With more and more operating systems dropping support for RSA keys at least with default settings I think it is time to move to ED25519 as new default for the key used by REX.
Smart Proxy plugin ansible does not need any adjustments
We need a migration path as the old key should be removed, the new key needs to be deployed, … - Is documentation enough for this?
Please add what I missed
Because he is code owner of REX @aruzicka, he is code owner of the puppet module @ekohl and he may be a good one to answer the question if documentation is enough @maximilian
Just changing the default would make new installations future-proof, will require support for both types at least for some releases and will make old installations fail to connect to current Fedora and Ubuntu installations if not adjusted and future EL installations (EL10+).
Doing a migration without deploying the key on all Hosts will break REX and so perhaps the only way to get the new key deployed. Supporting two keys (or multiple keys) to allow a smoother migration is something I am not sure if it is easy to add to the existing code without making it more complicate than we want.
So I have no idea what would be the best way and I admit I am a bit scared of breaking a production environment.
Does REX today support multiple keys? SSH is perfectly capable of using multiple keys and negotiate support. That can be used for upgrading to a stronger key, or just rotation. So the steps can be:
Create a new key (so there are 2 SSH keys on the Smart Proxy)
The latter might be hard to detect automatically and because you can lock yourself out, I would make the end user responsible but provide them tools to easily determine it.
For Puppet users we have a class that receives the keys via the ENC and since it’s out of band (not using SSH itself) you can always fix it:
Last time I checked on EL10 it didn’t reject rsa keys?
Definitely not something I’d call easy.
Yeah, same. I’d vote for changing the default and providing documentation on how people can switch their existing deployments on their own if they need to.
I suppose the problem is that there’s now just a single configuration setting:
We would need to change that into a list of key files.
I see that now we pass the option here:
I wonder why that is used and not the -i option, which may be repeated. So that could work.
Then you also need to modify it so the public key file becomes public keys and exposes that correctly to Foreman.
Feels to me not trivial, but also not impossible.

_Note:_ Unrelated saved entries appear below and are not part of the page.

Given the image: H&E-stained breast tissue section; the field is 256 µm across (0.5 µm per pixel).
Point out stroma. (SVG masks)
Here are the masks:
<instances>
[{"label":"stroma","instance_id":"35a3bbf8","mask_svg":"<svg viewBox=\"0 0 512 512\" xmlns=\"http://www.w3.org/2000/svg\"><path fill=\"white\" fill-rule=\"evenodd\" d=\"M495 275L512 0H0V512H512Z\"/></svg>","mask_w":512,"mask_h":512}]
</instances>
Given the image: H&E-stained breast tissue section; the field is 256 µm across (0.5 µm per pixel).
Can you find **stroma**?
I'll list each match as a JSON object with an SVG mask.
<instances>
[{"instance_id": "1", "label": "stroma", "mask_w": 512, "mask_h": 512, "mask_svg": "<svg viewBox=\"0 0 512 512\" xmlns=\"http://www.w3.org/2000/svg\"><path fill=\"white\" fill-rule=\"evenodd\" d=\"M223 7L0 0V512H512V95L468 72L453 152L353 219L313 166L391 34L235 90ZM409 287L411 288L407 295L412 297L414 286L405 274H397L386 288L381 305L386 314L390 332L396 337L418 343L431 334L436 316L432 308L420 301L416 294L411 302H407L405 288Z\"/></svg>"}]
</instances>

Having a supported way to rotate these secrets is IMHO a very nice thing to have and this could allow it to be used in-band, using pure REX. Or even maintain a legacy key for systems that don’t support the modern ED25519 keys.
DEFAULT cryptographic policy rejects TLS ciphers with RSA key exchange
TLS ciphers that use the RSA key exchange are no longer accepted in the DEFAULT system-wide cryptographic policy in RHEL 10. These ciphers do not provide perfect forward secrecy and are not considered as secure as ciphers that use other key exchanges, for example, the Elliptic-curve Diffie-Hellman (ECDH) key exchange.

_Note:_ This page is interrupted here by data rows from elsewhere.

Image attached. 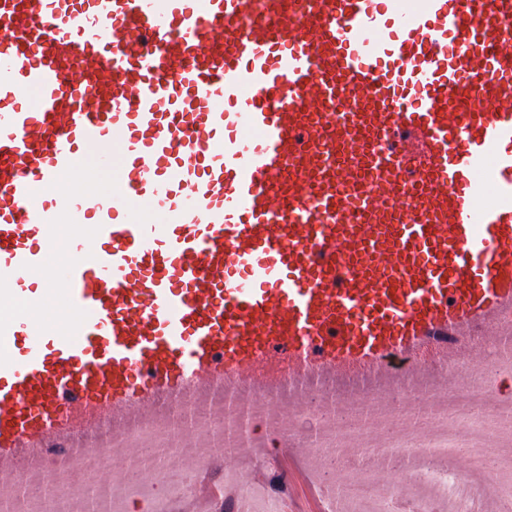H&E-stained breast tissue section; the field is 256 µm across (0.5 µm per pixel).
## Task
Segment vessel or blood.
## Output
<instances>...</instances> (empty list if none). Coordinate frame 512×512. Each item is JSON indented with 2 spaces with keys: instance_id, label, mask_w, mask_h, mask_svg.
<instances>
[{
  "instance_id": "obj_1",
  "label": "vessel or blood",
  "mask_w": 512,
  "mask_h": 512,
  "mask_svg": "<svg viewBox=\"0 0 512 512\" xmlns=\"http://www.w3.org/2000/svg\"><path fill=\"white\" fill-rule=\"evenodd\" d=\"M511 339L512 0H0V491L175 402L289 448L307 380Z\"/></svg>"
}]
</instances>
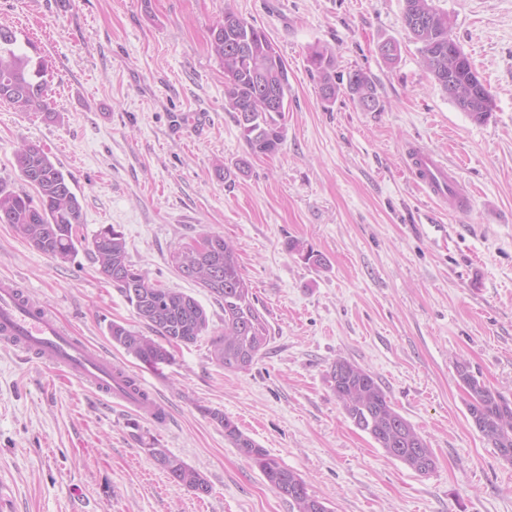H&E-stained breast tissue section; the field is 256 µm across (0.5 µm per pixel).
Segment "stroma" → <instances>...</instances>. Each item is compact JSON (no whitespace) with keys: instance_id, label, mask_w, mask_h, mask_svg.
Masks as SVG:
<instances>
[{"instance_id":"1","label":"stroma","mask_w":512,"mask_h":512,"mask_svg":"<svg viewBox=\"0 0 512 512\" xmlns=\"http://www.w3.org/2000/svg\"><path fill=\"white\" fill-rule=\"evenodd\" d=\"M228 4L288 67L285 141L273 155L249 156L224 107L210 30ZM434 4L493 95L485 122L426 71L403 0H0V23L45 59L56 113L0 104V183L25 190L14 152L39 143L81 204L80 235L114 225L137 268L209 317L196 343L146 368L112 342L111 323L145 326L89 247L53 259L0 224V279L170 408L163 426L136 419L0 344V493L13 512H295L211 409L332 512H512V465L471 423L455 369L469 362L512 399V0ZM388 41L400 48L391 65L379 52ZM324 44L339 78L328 102L308 62ZM355 70L372 80L378 111L350 94ZM415 141L447 160L466 211L414 187L405 148ZM206 233L234 245L268 322L270 341L246 371L213 359L224 310L171 262ZM339 358L377 377L433 449L434 471L388 458L345 417L326 381ZM145 440L204 474L211 494L173 483Z\"/></svg>"}]
</instances>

This change also reduces the exposure to side-channel attacks because the RSA key exchange uses PKCS #1 v1.5 encryption padding, which can cause vulnerability to timing side-channel attacks.
If you need the RSA key exchange for interoperability with legacy systems, you can re-enable it by using the LEGACY system-wide cryptographic policy or by applying a custom subpolicy.

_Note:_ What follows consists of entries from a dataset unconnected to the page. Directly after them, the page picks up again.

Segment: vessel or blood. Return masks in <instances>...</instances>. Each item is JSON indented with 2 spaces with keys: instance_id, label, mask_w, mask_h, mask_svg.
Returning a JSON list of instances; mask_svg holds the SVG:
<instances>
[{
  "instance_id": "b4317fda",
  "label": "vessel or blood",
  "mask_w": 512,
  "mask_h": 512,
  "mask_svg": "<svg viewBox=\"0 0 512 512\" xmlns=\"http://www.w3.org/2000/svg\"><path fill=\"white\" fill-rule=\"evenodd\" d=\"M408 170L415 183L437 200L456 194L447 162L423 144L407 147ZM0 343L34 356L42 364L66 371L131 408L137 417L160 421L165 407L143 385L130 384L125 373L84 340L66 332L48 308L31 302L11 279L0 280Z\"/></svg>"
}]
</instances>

Can be I misunderstand it, but if it is not EL10 other operating systems already do. I switched my personal key to ed25519 since Fedora dropped default support for rsa. And I was quite happy as we enforce it already on our cloud and I had also some customers where it is enforced.
There are some additional things we’d have to figure out. For example right now the key can be passphrase protected. Either we’d have to require that all the keys are unprotected or use the same passphrase or figure out a way how one could pass in multiple passphrases. Still, not impossible, but it would sprawl a bit
Isn’t that talking only about using rsa for key exchange, which isn’t really related to using rsa keypairs?
Ok, than it is not like we get in trouble with EL10, but I have the feeling it is still a good discussion we started here.
And yes, could have easily been the case it was only rsa with not enough bits. Looking at the puppet module we generate the key for REX with system defaults, so could this also be the case here when a system is quite old, updated and never rebuild? Then a renewal and key migration makes sense even if it would not be rsa to ed25519.
If FIPS mode is enforced on Red Hat 9, ed25519 keys is not supported. Been forced to use ecdsa keys on all “FIPS servers” I have. Hopefully FIPS will support ed25519 in the future.
Note that the Ed25519 algorithm is not FIPS-140-compliant, and OpenSSH does not work with Ed25519 keys in FIPS mode.